- _Try it_
Write out every line below again exactly as it stands, skipping each image.

- _Dataset entries_
-------------------------
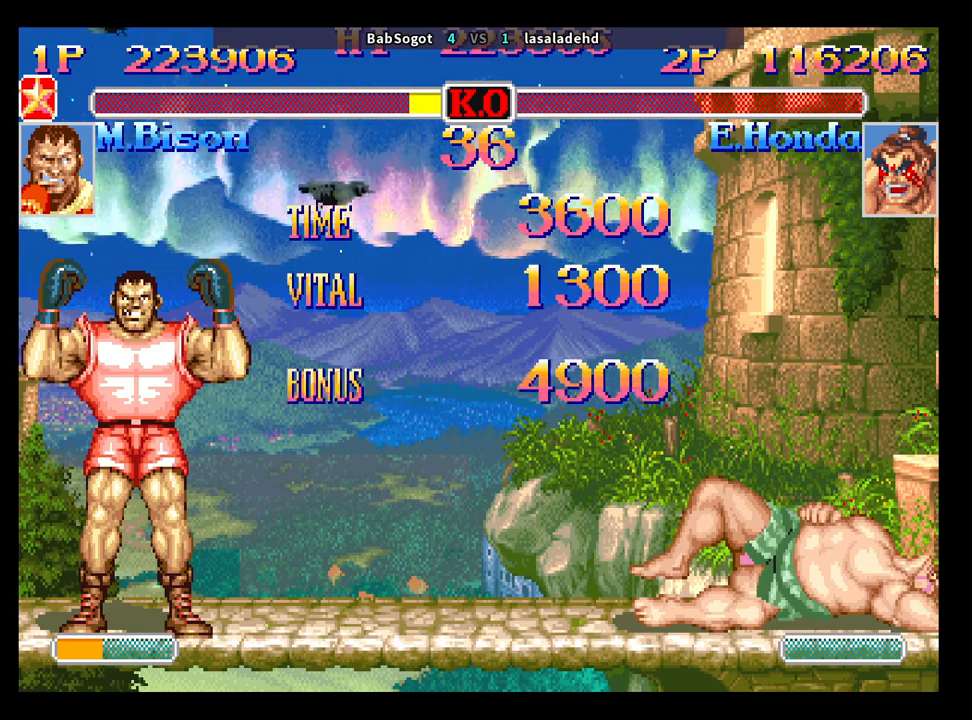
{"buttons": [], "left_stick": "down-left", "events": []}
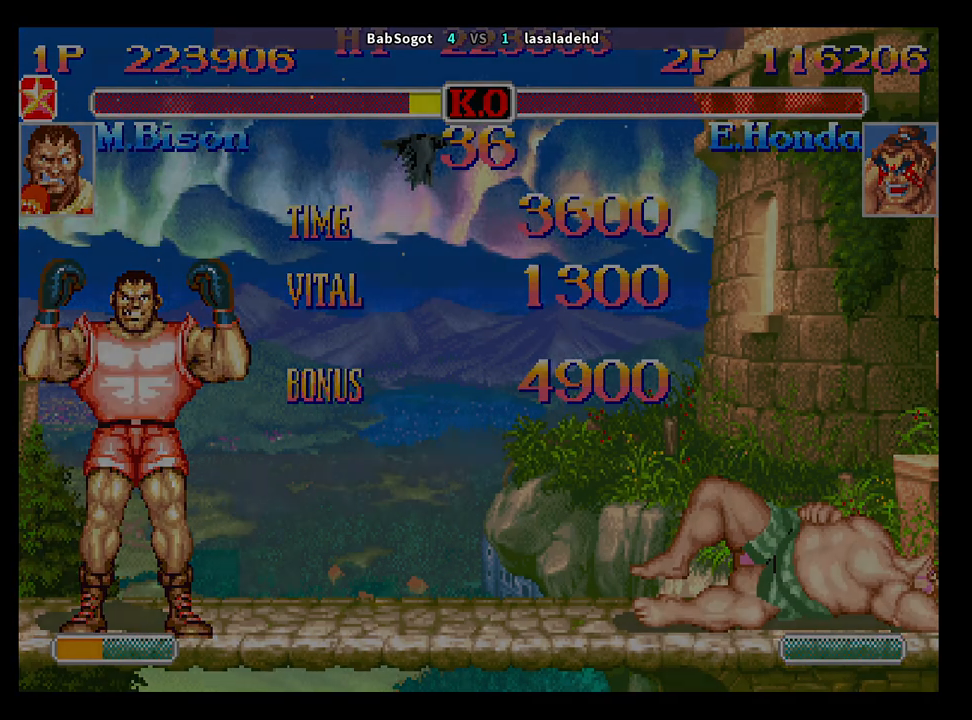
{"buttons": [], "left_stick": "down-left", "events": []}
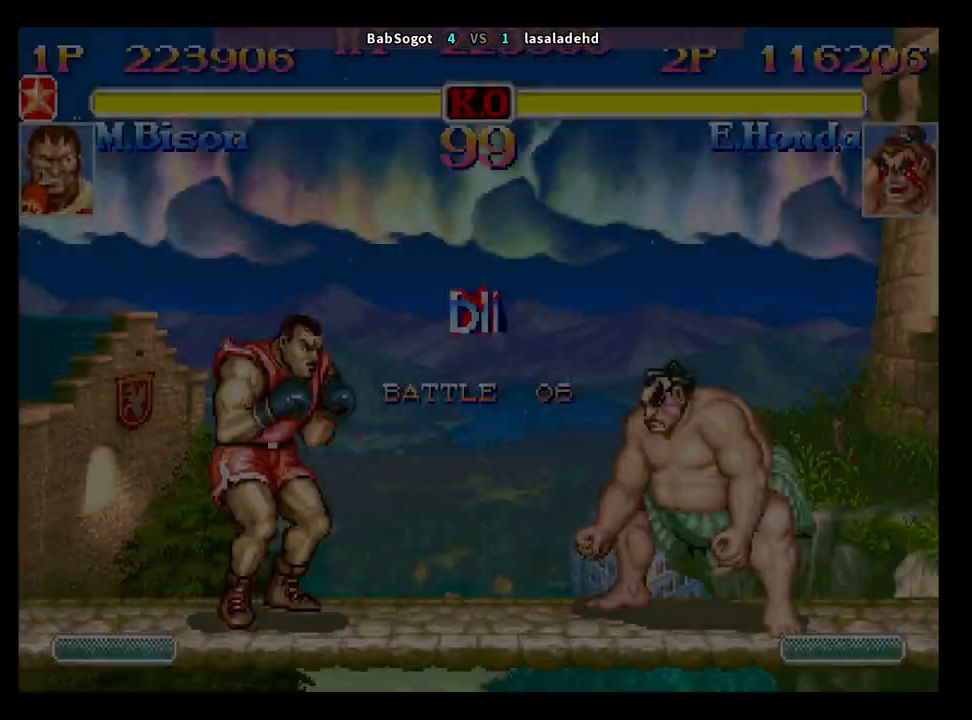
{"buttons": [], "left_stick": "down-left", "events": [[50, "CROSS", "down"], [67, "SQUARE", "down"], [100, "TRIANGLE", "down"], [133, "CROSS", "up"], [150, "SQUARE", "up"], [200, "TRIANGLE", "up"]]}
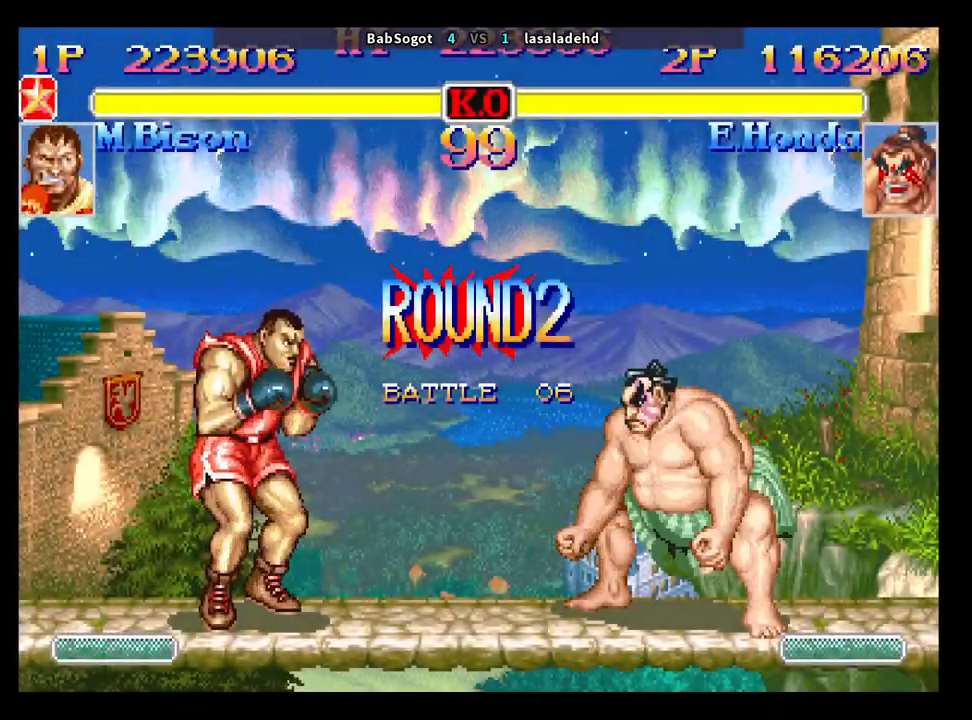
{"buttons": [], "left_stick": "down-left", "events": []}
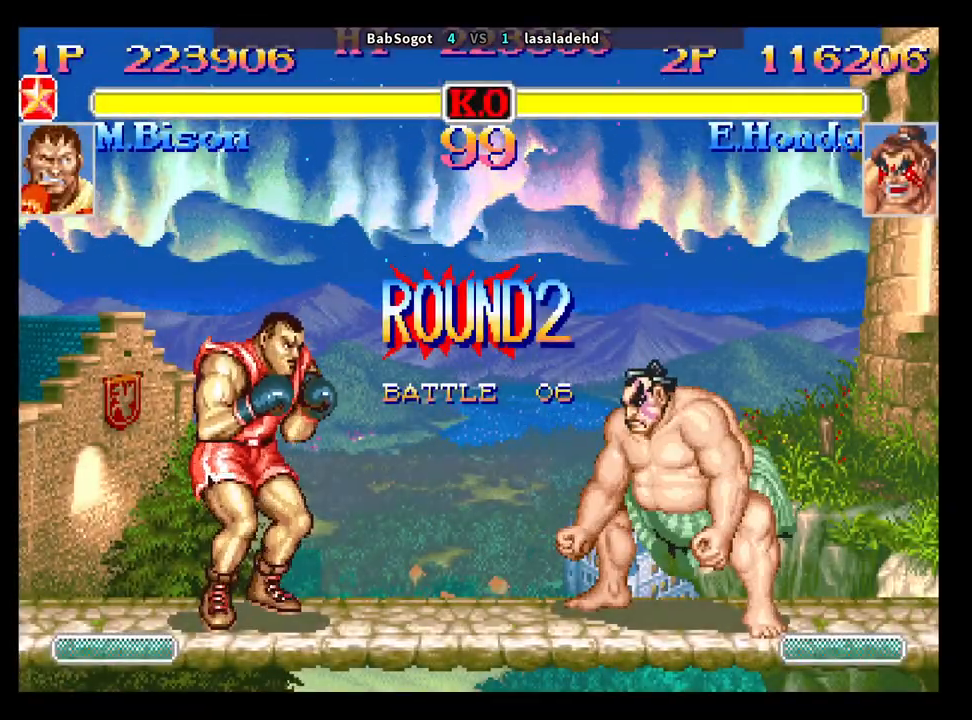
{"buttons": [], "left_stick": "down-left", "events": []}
-------------------------
- _Completed exercise_
{"buttons": [], "left_stick": "down-left", "events": []}
{"buttons": [], "left_stick": "down-left", "events": []}
{"buttons": [], "left_stick": "down-left", "events": [[50, "CROSS", "down"], [67, "SQUARE", "down"], [100, "TRIANGLE", "down"], [133, "CROSS", "up"], [150, "SQUARE", "up"], [200, "TRIANGLE", "up"]]}
{"buttons": [], "left_stick": "down-left", "events": []}
{"buttons": [], "left_stick": "down-left", "events": []}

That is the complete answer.